A minority of nodes with more restrictive mempool policies is mostly detrimental to themselves. They are missing transactions from the compact block relay and therefore receive blocks more slowly, have an incomplete mempool for feerate estimation, and presumably slightly increased traffic with their peers, and if they are mining, they pick from a smaller pool of eligible transactions, therefore earning less fees (although fees are currently anyway a vanishing portion of the overall block reward).
While I care not for the whole frog picture on the blockchain thing, it feels to me like a "cut off your nose to spite your face" reaction to run a node with such a configuration.
OP_RETURNs are less harmful than other ways of storing data in the blockchain. Storing data in the blockchain is a millions of dollars business. It’s going to happen despite the noseless zealots, if only because the nodes run by frog picture enthusiasts would be configured to forward them. We are already seeing bigger OP_RETURN outputs in blocks.

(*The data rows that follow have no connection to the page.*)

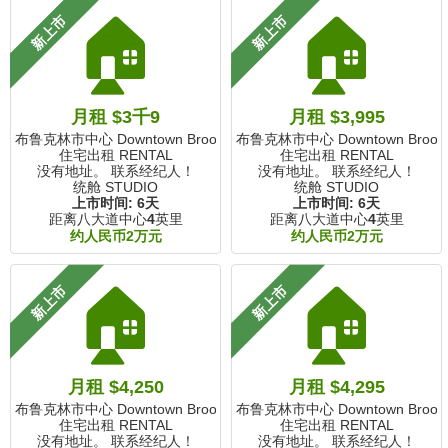
🏠
🏠
新上市
新上市
月租 $3千9
月租 $3,995
布鲁克林市中心 Downtown Brooklyn, NY
布鲁克林市中心 Downtown Brookly
住宅出租 RENTAL
住宅出租 RENTAL
没有地址。 联系经纪人！
没有地址。 联系经纪人！
统舱 STUDIO
统舱 STUDIO
上市时间:
6天
上市时间:
6天
距离八大道中心
4
英里
距离八大道中心
4
英里
约人民币2万元
约人民币2万元
🏠
🏠
新上市
新上市
月租 $4,250
月租 $4,295
布鲁克林市中心 Downtown Brooklyn, NY
布鲁克林市中心 Downtown Brookly
住宅出租 RENTAL
住宅出租 RENTAL
没有地址。 联系经纪人！
没有地址。 联系经纪人！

The way I see it, we can either have people build out ways to submit transactions directly to mining pools, depriving the rest of the network from having full information and benefiting disproportionally the largest miners, or we can loosen the limits to at least keep the mempool mostly complete, and prevent further incentives to centralize mining.
Anyway, putting data into OP_RETURN outputs is only cheaper than inscriptions for payloads smaller than 143 bytes.
So, if we take a step back and soberly look at the situation, it seems quixotic and detrimental to keep the OP_RETURN limits in place.